“Partners” is about people from widely different back-grounds and how those difference can be used to advantage if they can co-operate. Tom Brash is educated, mature and has, through his time in the British military, visited several of the world’s countries. As an officer he was also a leader of men and later, as an educator, became a leader of children.
Frank Clement, on the other hand, is in his late teens, has virtually no education, and has seen little of the world that is not within walking distance of Fort Union in Dakota Territory.
Tom sees Frank as an ignorant child who, despite some physical skills, will not survive unless he recieves knowledge about people and the world. Frank views Tom as a tenderfoot who probably won’t live past too many more sunsets.
Though these disparate personalities see much that needs to change in the other they eventually, through the need to survive, become partners. They travel together across much of what is now Western Canada, helping each other with the knowledge or skills that each (or each of us) possess.
How long had the idea of your book been developing before you began to write the story?
Probably a week before I actually started writing.
What inspired you to write this particular story?
I was having lunch in a local restaurant when I over heard two older cattlemen talking about their grand-sons who would be coming out of Agricultural Collage with no idea what it would take to be a farmer. A few days later I heard two truckers talking about the young people coming into the business who thought they knew all there was to know. I thought there would probably be information that each could teach the other and that the subject would make a story.

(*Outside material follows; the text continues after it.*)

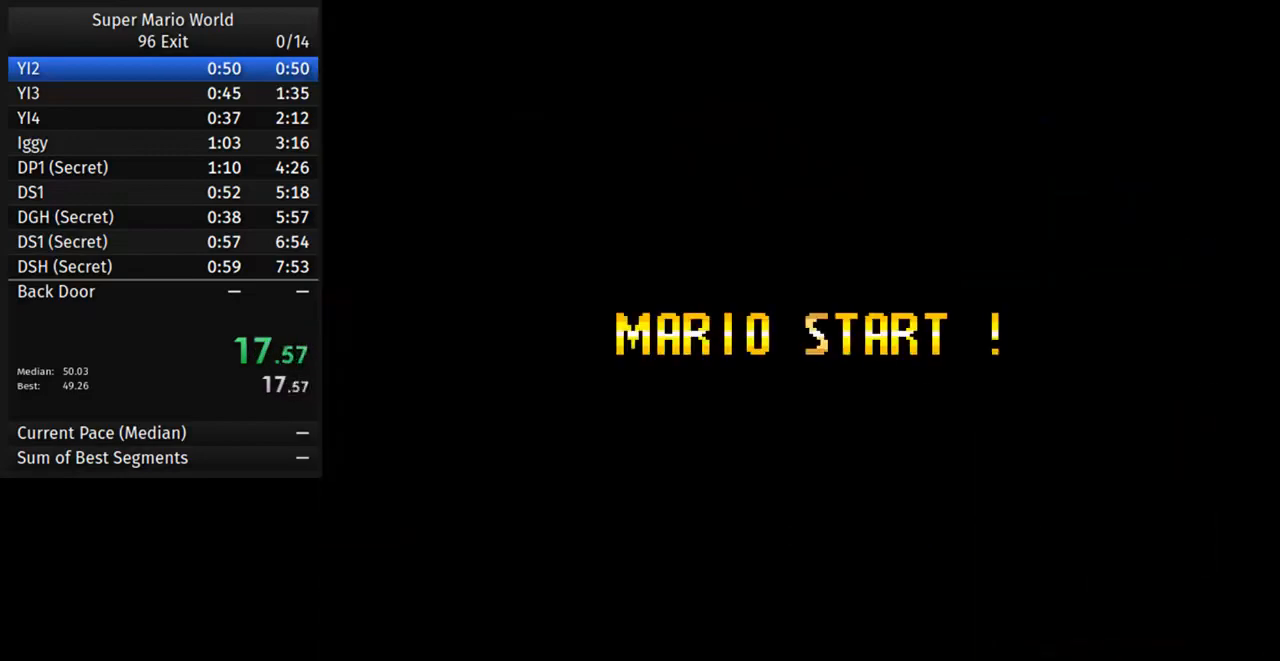
{"buttons": ["Y", "DPAD_RIGHT"], "events": []}
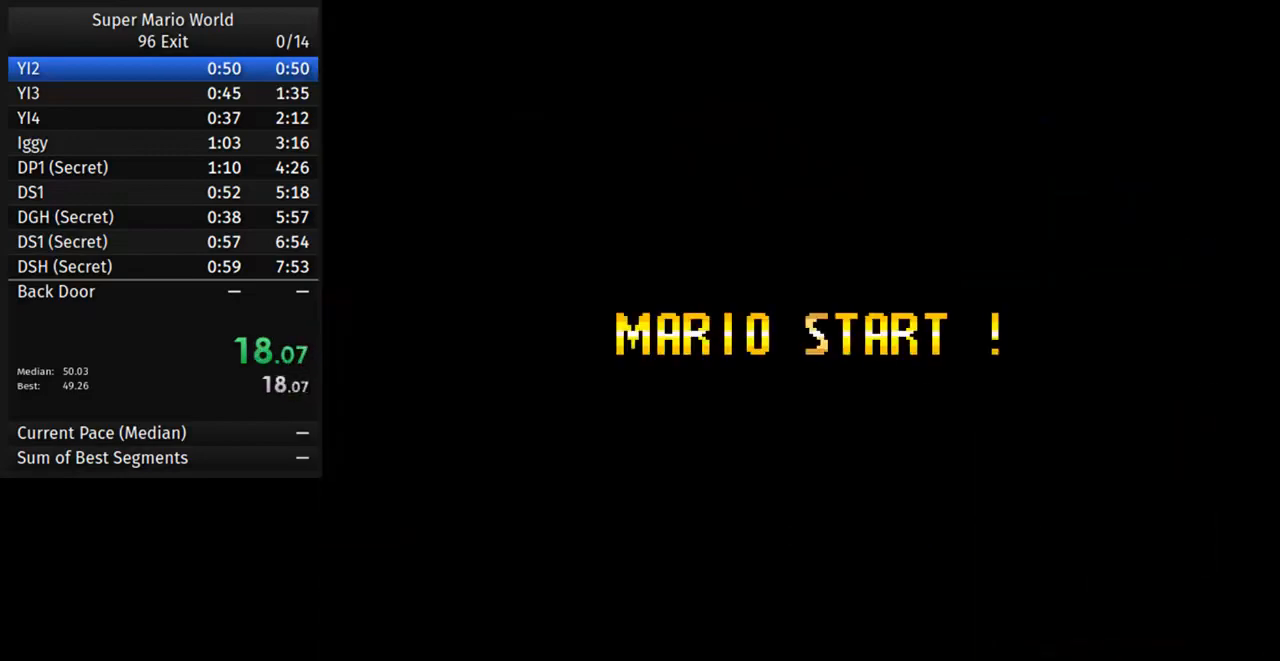
{"buttons": ["Y", "DPAD_RIGHT"], "events": []}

How much of yourself is hidden in the characters in the book?
Not a great deal, I don’t think, although outside observers may disagree. I know that in some areas or subjects I’m more ignorant than Frank and in others I have more knowledge than Tom. Even though I have done a small amount of teaching over the years I certainly don’t have Tom’s patience. I guess I face difficulties much as Tom does with the, “Okay, so if that’s what we have to do,” attitude.
Tell us a little about your main characters. Who was your favorite? Why?
I like both of them. Frank is a little too ready to charge into a situation, but then, aren’t we all when we’re too young to know better? Tom has been “wacked” by life enough to give each situation some thought before he acts, but he, too, is ready to move when needed. Like all our pioneers, they are always working at something and willing to do what’s needed.